Don brought with him from Sunderland a strong interest in Prodrugs. Prodrugs are compounds that contain an active drug combined with other chemicals in a way that allows it to pass into the body to where it is needed without being degraded in the stomach or liver, and alleviating any bad effects on stomach linings, for example. We have been supporting work on Prodrugs at Sunderland since Don’s time there but he has continued parallel work, using different chemical approaches, at RGU. We have provided support: purchasing necessary equipment for this work.
As at Sunderland a lot of effort has to go into the proof that these new chemicals do work in the way intended. This is also true at RGU where the biological studies are led by Dr Rachel Knott. Some months back we were asked to fund this side of the work but at the time did not have sufficient funds to help. This underlines the importance of fundraising: there are always more worthwhile projects to fund than we can support. Because we were unable to help there are a set of Prodrugs waiting bio-evaluation at RGU.

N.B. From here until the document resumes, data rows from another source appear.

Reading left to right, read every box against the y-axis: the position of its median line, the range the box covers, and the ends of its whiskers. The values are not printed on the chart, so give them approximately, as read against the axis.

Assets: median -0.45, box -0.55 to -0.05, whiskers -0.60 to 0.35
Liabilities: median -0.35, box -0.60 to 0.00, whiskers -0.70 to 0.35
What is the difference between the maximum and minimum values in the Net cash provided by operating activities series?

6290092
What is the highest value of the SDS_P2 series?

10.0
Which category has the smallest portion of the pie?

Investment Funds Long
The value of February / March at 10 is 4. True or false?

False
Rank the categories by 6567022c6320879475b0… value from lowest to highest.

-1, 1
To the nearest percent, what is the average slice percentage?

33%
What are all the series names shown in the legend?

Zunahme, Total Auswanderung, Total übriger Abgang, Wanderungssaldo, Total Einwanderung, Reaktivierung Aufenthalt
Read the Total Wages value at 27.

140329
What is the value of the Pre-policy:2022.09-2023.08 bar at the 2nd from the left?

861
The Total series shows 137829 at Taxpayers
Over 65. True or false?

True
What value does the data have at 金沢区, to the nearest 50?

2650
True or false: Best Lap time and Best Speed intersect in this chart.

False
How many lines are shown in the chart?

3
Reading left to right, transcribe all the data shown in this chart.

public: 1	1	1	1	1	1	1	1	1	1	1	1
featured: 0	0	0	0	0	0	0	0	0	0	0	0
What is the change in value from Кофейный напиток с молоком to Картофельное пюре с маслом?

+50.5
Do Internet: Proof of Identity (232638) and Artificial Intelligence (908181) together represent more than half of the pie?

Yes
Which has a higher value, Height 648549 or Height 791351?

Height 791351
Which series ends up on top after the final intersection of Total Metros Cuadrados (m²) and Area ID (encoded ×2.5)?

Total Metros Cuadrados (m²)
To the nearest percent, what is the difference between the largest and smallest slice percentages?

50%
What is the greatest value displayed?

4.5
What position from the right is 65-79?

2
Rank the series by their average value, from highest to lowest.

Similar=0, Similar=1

In parallel to the Prodrug work the team is also looking at alternative means of delivering Cysteamine without modification. This part of the effort is carried out by Barbara Buchan and we have funded all her work to date. She has produced suppository formulations which have shown excellent dissolution characteristics in the lab and have good stability. She has also worked on eye gels where the aims are sustained release of cysteamine over a much longer time than is experienced with the eye drops and reduced loss through drainage from the eye partly through some built-in bioadhesion. Again, laboratory tests are positive. Finally, she is looking at the possibility of delivering the drug by a puffer as used by asthmatics. By producing tiny microspheres of cysteamine with a biodegradable coating this may be possible. The lungs have a huge surface area and, if the cysteamine will go through the lung walls, it would be delivered directly into the blood stream. We are funding a visit by Barbara to a conference in the USA where she has been invited to present her work.
This was an interesting, stimulating visit and we intend to try to make it a regular event.